The issue is that there are many types of hash tables and balanced binary trees, and their performances vary widely.
So, the naive answer is: it depends on the functionality you need. Use a hash table if you do not need ordering and a balanced binary tree otherwise.
For a more elaborate answer, let's consider some alternatives.
Hash Table (see Wikipedia's entry for some basics)
- Not all hash tables use a linked-list as a bucket. A popular alternative is to use a "better" bucket, for example a binary tree, or another hash table (with another hash function), ...
- Some hash tables do not use buckets at all: see Open Addressing (they come with other issues, obviously)

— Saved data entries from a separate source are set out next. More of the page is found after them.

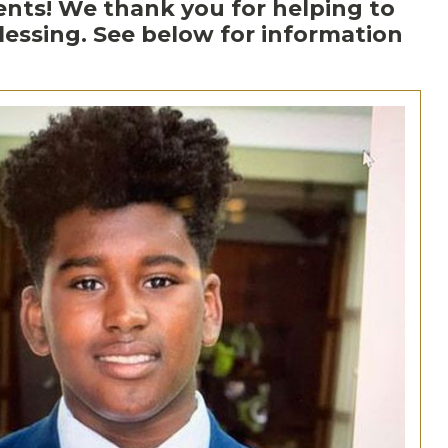
ments! We thank you for helping to
ssing. See below for information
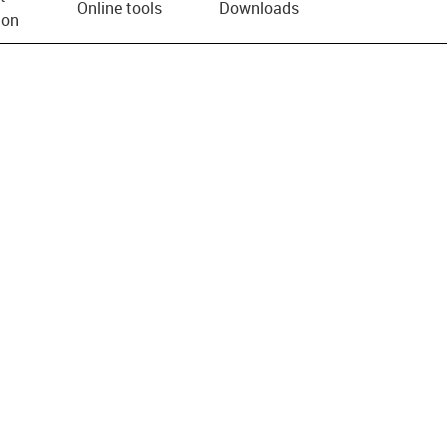
Online tools
Downloads
ion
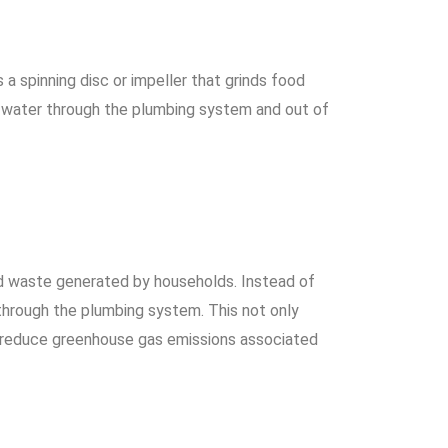
a spinning disc or impeller that grinds food
h water through the plumbing system and out of
d waste generated by households. Instead of
 through the plumbing system. This not only
p reduce greenhouse gas emissions associated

- There is something called Linear re-hashing (it's a quality of implementation detail), which avoids the "stop-the-world-and-rehash" pitfall. Basically during the migration phase you only insert in the "new" table, and also move one "old" entry into the "new" table. Of course, migration phase means double look-up etc...
Binary Tree
- Re-balancing is costly, you may consider a Skip-List (also better for multi-threaded accesses) or a Splay Tree.
- A good allocator can "pack" nodes together in memory (better caching behavior), even though this does not alleviate the pointer-look-up issue.
- B-Tree and variants also offer "packing"
Let's not forget that O(1) is an asymptotic complexity. For few elements, the coefficient is usually more important (performance-wise). Which is especially true if your hash function is slow...
Finally, for sets, you may also wish to consider probabilistic data structures, like Bloom Filters.
Solution 2:
Hash tables are generally better if there isn't any need to keep the data in any sort of sequence. Binary trees are better if the data must be kept sorted.
Solution 3:
A worthy point on a modern architecture: A Hash table will usually, if its load factor is low, have fewer memory reads than a binary tree will. Since memory access tend to be rather costly compared to burning CPU cycles, the Hash table is often faster.
In the following Binary tree is assumed to be self-balancing, like a red black tree, an AVL tree or like a treap.
On the other hand, if you need to rehash everything in the hash table when you decide to extend it, this may be a costly operation which occur (amortized). Binary trees does not have this limitation.
Binary trees are easier to implement in purely functional languages.
Binary trees have a natural sort order and a natural way to walk the tree for all elements.
When the load factor in the hash table is low, you may be wasting a lot of memory space, but with two pointers, binary trees tend to take up more space.
Hash tables are nearly O(1) (depending on how you handle the load factor) vs. Bin trees O(lg n).
Trees tend to be the "average performer". There are nothing they do particularly well, but then nothing they do particularly bad.